In Japan, Gundam is one of the most popular and enduring anime of all time, and one of the most influential. Its status there has been compared to that of Star Trek in America for several reasons, including the fact that the first series actually did poorly when it first aired and only gained popularity in reruns. There’s actually a life-size statue of the original Gundam, and a man who went into space dressed as Char.
In the rest of the world, its record has been a lot more inconsistent. It seemed to be off to a great start when Gundam Wing was a smash hit in America, but then they went from that to the original series, with animation too outdated to be a success as something “new”. (Saint Seiya also flopped in America when we finally got it, despite having been a huge success in every country that got it much earlier.) After that nothing else reached the popularity of Wing, but it all seemed relatively successful for a while, though declining until it reached the point where Gundam series weren’t even guaranteed to come over…and then Bandai Entertainment shut down and it seemed like Gundam was dead outside Japan except for the Dynasty Warriors Gundam video games (and even out of those, the last one was changed from a physical release to download-only and the Vita version was skipped entirely).

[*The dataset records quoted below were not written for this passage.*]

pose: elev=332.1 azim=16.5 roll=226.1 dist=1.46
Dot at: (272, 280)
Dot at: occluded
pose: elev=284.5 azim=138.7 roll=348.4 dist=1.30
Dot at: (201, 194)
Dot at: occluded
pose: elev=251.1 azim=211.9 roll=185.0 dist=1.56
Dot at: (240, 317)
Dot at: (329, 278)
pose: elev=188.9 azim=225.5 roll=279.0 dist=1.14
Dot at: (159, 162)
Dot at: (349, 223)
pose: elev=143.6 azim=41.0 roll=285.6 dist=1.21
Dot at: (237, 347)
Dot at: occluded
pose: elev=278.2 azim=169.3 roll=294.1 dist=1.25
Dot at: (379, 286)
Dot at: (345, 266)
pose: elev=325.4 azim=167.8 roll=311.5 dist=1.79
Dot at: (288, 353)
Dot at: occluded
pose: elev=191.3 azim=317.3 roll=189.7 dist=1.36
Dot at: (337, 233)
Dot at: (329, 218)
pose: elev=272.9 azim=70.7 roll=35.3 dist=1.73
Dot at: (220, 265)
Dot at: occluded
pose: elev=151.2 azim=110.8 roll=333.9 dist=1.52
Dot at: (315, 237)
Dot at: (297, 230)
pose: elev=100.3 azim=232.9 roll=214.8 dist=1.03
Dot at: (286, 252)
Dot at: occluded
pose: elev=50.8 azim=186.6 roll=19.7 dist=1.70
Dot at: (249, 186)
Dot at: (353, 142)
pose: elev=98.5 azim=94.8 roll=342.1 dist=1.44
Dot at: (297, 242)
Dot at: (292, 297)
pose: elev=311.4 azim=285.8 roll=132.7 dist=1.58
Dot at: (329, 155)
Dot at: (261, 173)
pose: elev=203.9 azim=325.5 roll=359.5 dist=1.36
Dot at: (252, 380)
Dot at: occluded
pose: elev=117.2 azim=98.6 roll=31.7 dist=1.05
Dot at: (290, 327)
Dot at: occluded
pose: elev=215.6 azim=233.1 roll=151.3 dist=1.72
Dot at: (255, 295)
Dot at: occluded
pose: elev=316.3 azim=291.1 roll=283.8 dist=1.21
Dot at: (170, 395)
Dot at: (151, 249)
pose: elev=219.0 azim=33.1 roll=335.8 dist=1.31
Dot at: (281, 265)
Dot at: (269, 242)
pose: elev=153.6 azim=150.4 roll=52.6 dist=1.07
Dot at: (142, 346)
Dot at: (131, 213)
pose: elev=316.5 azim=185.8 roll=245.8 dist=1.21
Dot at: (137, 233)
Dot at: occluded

Well, there are probably people interested in this that haven’t heard yet; toward the end of last year, it was announced that Sunrise and Right Stuf are teaming up to bring the entire Gundam franchise to America; both new release of everything we’ve already gotten before, and all the series that we haven’t, starting with Turn A Gundam this June. Turn A is a great place to start because it’s widely considered the best and because, while it does have ties to other series, it’s also a fresh start that doesn’t require knowledge of those series.